Nigeria has received its first COVID-19 vaccines on Tuesday to kick off an inoculation programme, delivered under the international COVAX scheme.
Nigeria with an average 200 million people took delivery of 3.92 million doses of the Oxford/AstraZeneca vaccine.
The feat means that Nigeria is the third West African country to receive COVAX shots, after Ghana and Ivory Coast, which have both started vaccination campaigns.
Boss Mustapha, chairman of Nigeria’s presidential task force on COVID-19 in his reaction to the development, said:
“The successful development of vaccines and the accelerated process for emergency authorisation has brought hope to humanity all over the world”.

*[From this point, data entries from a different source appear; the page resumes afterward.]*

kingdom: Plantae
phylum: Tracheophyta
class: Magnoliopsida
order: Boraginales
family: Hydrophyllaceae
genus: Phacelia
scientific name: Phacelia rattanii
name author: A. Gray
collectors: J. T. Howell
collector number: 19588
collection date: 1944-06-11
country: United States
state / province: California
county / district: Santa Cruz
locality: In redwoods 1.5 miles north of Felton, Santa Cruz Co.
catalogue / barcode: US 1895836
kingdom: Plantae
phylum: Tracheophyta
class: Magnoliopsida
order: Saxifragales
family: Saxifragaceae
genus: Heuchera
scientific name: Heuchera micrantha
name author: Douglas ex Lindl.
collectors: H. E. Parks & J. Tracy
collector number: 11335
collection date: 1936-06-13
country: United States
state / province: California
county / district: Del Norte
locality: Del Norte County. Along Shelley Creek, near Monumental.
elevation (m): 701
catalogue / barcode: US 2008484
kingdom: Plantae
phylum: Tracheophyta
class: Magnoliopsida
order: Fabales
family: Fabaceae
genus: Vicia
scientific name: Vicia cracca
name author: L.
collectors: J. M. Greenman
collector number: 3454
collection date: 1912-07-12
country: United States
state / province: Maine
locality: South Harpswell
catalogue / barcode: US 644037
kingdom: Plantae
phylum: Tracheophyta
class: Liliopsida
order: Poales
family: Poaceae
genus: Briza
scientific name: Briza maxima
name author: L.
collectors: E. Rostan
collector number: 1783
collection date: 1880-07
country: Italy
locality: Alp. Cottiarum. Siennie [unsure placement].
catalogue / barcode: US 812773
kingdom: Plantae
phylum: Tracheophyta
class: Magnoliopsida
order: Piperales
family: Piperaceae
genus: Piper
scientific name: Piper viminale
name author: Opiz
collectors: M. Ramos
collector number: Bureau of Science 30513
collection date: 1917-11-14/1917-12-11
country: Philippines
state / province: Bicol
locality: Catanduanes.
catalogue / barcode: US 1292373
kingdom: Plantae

Fillers from the government indicated that the vaccination would start with frontline healthcare workers, the highest-priority recipients, in Abuja on March 5, followed by strategic leaders on March 8.
Mustapha said the government expected to receive 84 million doses of the Oxford/AstraZeneca vaccine from COVAX this year, enough to inoculate 20% of the population.
COVAX, led by the vaccine alliance Gavi, and the World Health Organization (WHO), with UNICEF as an implementing partner, aims to deliver nearly 2 billion doses worldwide by the end of 2021.
Peter Hawkins, the Nigeria country representative for UNICEF, said Nigeria’s extensive experience in combatting infectious diseases, most recently the eradication of wild polio, would facilitate the rollout of COVID-19 doses.
“We will use the polio network to be able to ensure that people in the most extreme areas are reached as quickly as possible,” Hawkins said.